I dream, dreams of words aligned

all in perfect poetic order

then when I sit to write they are a jumble.

Outside the sun shines bright

and I hear the birds singing

the world is slowly waking up 

as I emerge from the dreams.

Now I sit here writing once again

looking at the blinking cursor

on the blank screen of the iPad

trying to remember what I dreamed

in the midnight hours

because what I saw was that sentence

all pretty and perfect

just waiting to be birthed

a sleeping fetus

enclosed in a darkened womb

of my mind

the headache of Zeus

that refuses to be born.

What Tale do I Tell?

What tale am I to tell? 

Where does my story begin?

Where will it all end?

I look about and see poetry

in the trees as the wind blows through the leaves

in the songs of the birds nesting in the branches.

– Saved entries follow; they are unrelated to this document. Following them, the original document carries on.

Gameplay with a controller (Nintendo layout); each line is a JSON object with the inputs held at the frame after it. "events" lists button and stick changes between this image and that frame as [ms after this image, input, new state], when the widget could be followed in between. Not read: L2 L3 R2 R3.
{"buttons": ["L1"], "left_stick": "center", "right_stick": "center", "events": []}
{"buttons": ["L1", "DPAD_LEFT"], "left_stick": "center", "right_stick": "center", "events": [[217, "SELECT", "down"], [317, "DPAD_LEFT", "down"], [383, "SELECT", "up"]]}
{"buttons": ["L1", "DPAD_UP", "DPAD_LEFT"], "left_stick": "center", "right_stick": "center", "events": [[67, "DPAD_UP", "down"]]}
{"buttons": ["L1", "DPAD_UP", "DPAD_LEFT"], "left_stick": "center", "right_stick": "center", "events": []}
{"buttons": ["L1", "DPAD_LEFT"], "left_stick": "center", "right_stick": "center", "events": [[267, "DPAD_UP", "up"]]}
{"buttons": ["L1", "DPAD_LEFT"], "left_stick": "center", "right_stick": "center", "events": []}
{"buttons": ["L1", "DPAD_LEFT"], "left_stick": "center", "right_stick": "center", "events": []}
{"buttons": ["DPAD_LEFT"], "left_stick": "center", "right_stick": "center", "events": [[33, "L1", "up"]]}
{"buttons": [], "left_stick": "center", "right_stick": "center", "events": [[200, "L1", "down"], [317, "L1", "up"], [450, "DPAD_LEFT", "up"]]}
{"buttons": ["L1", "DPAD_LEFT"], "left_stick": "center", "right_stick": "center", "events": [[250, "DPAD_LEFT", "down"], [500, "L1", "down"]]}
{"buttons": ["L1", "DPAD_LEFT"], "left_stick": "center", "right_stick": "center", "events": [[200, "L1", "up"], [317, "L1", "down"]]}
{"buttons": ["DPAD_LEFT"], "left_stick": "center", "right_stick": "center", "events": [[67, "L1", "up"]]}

There is poetry in the love I share

in the tears I shed

in my own imperfections.

I look up at the clouds scudding across the sky

changing shape molded by unseen hands

creating a story that is timeless.

I am such a small part of the greater whole

seeking to discover that one great purpose

writing these bits and pieces of poetry

hoping to see in the words a reflection of my soul.

Perfection is a dream, a fantasy of youth

these words are imperfect as is the language.

It can never describe those deeper feelings

that lie at the core of my being,

a being fraught with fear and anxiety

of knowing I am not enough on my own.

What tale do I tell? 

What mystery lies at the root of my heart?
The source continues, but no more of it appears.